— TASK INSTRUCTIONS —
Check each line of the entries for the string "Finance". Report only how many lines have it.

Records from a data collection:
────

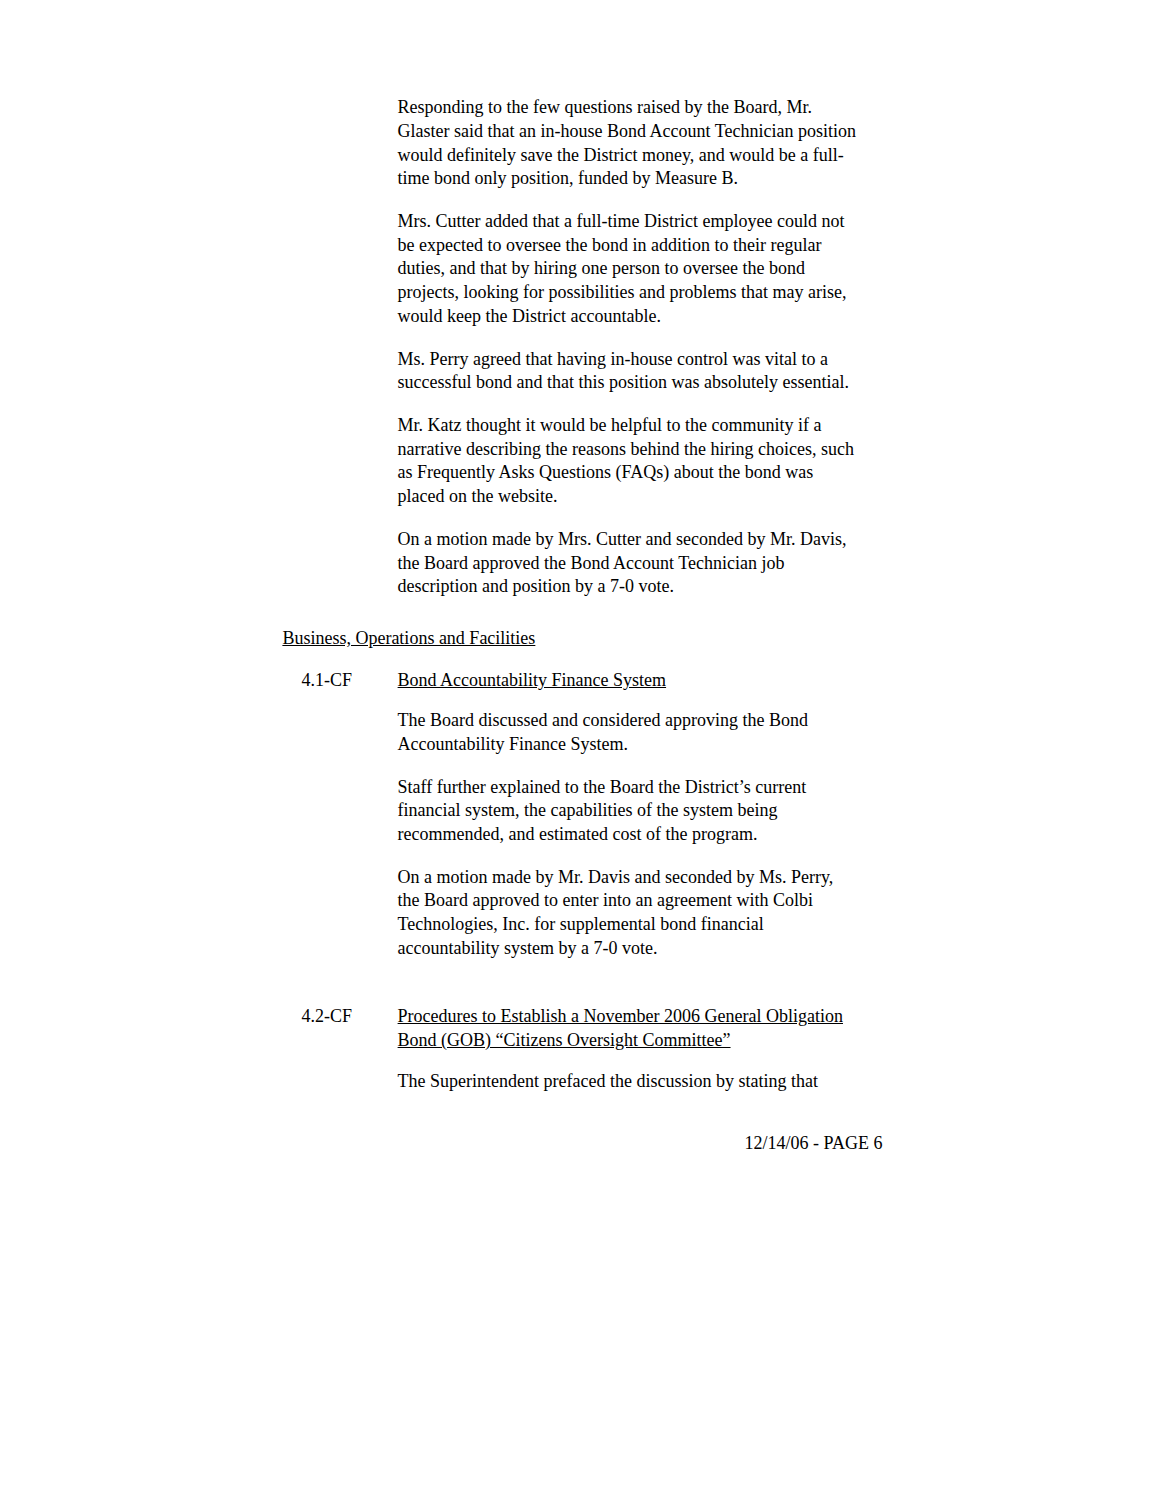Responding to the few questions raised by the Board, Mr. Glaster said that an in-house Bond Account Technician position would definitely save the District money, and would be a full-time bond only position, funded by Measure B.
Mrs. Cutter added that a full-time District employee could not be expected to oversee the bond in addition to their regular duties, and that by hiring one person to oversee the bond projects, looking for possibilities and problems that may arise, would keep the District accountable.
Ms. Perry agreed that having in-house control was vital to a successful bond and that this position was absolutely essential.
Mr. Katz thought it would be helpful to the community if a narrative describing the reasons behind the hiring choices, such as Frequently Asks Questions (FAQs) about the bond was placed on the website.
On a motion made by Mrs. Cutter and seconded by Mr. Davis, the Board approved the Bond Account Technician job description and position by a 7-0 vote.
Business, Operations and Facilities
4.1-CF
Bond Accountability Finance System
The Board discussed and considered approving the Bond Accountability Finance System.
Staff further explained to the Board the District’s current financial system, the capabilities of the system being recommended, and estimated cost of the program.
On a motion made by Mr. Davis and seconded by Ms. Perry, the Board approved to enter into an agreement with Colbi Technologies, Inc. for supplemental bond financial accountability system by a 7-0 vote.
4.2-CF
Procedures to Establish a November 2006 General Obligation Bond (GOB) “Citizens Oversight Committee”
The Superintendent prefaced the discussion by stating that
12/14/06 - PAGE 6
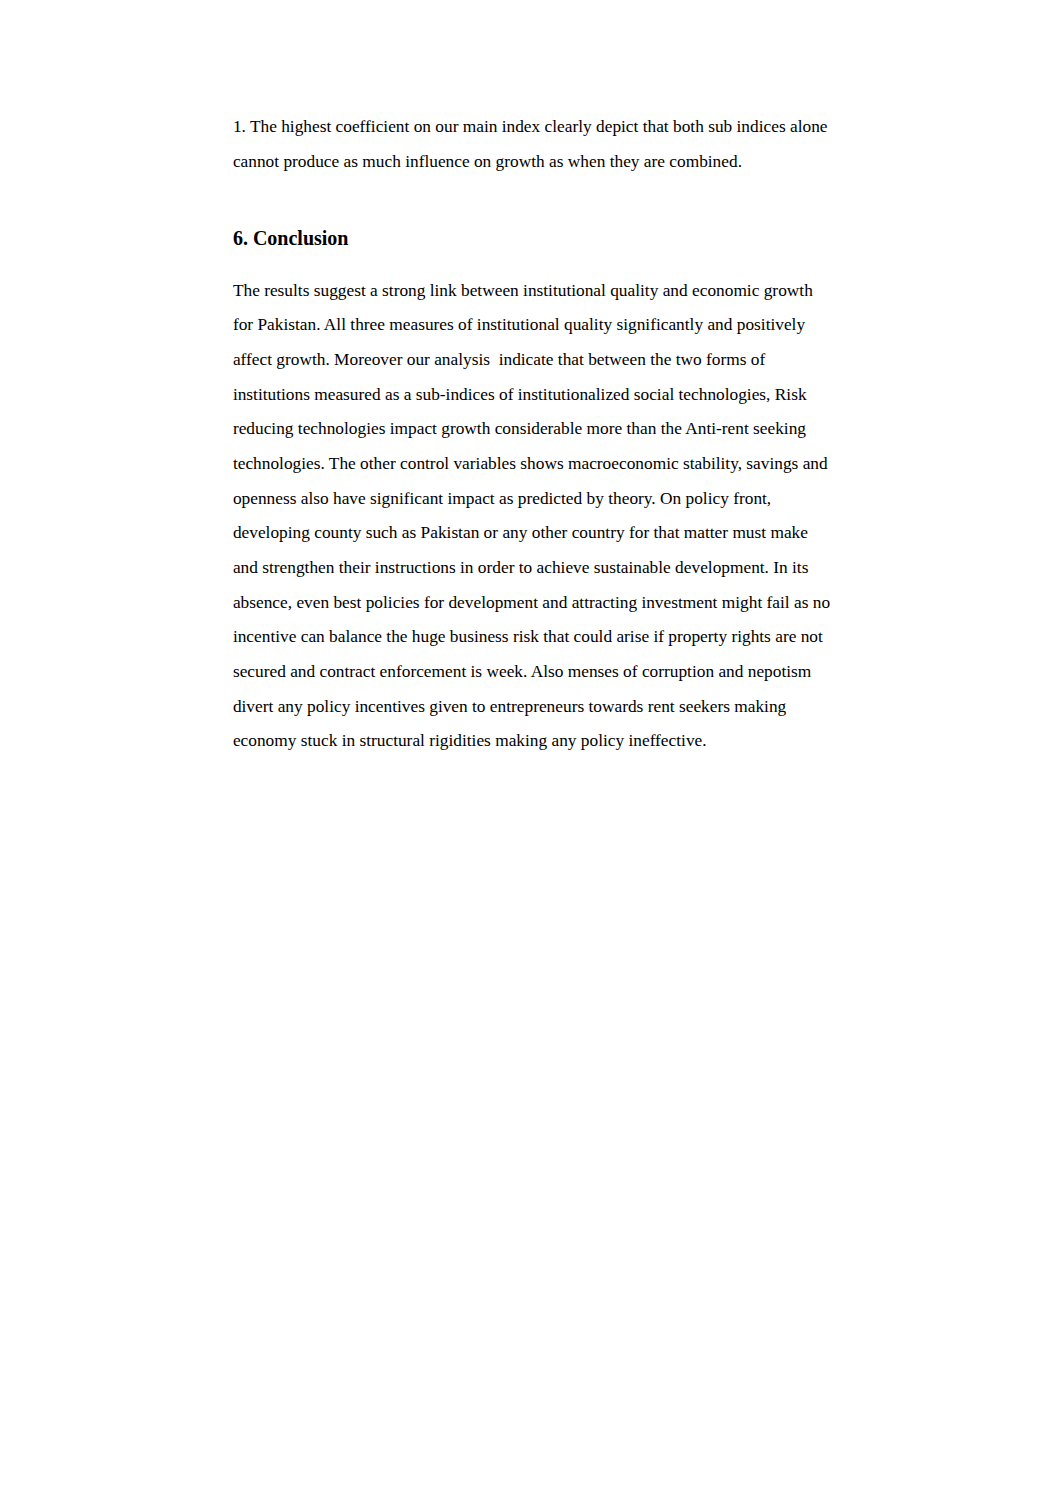1. The highest coefficient on our main index clearly depict that both sub indices alone cannot produce as much influence on growth as when they are combined.
6. Conclusion
The results suggest a strong link between institutional quality and economic growth for Pakistan. All three measures of institutional quality significantly and positively affect growth. Moreover our analysis indicate that between the two forms of institutions measured as a sub-indices of institutionalized social technologies, Risk reducing technologies impact growth considerable more than the Anti-rent seeking technologies. The other control variables shows macroeconomic stability, savings and openness also have significant impact as predicted by theory. On policy front, developing county such as Pakistan or any other country for that matter must make and strengthen their instructions in order to achieve sustainable development. In its absence, even best policies for development and attracting investment might fail as no incentive can balance the huge business risk that could arise if property rights are not secured and contract enforcement is week. Also menses of corruption and nepotism divert any policy incentives given to entrepreneurs towards rent seekers making economy stuck in structural rigidities making any policy ineffective.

────

— TASK SOLUTION —
2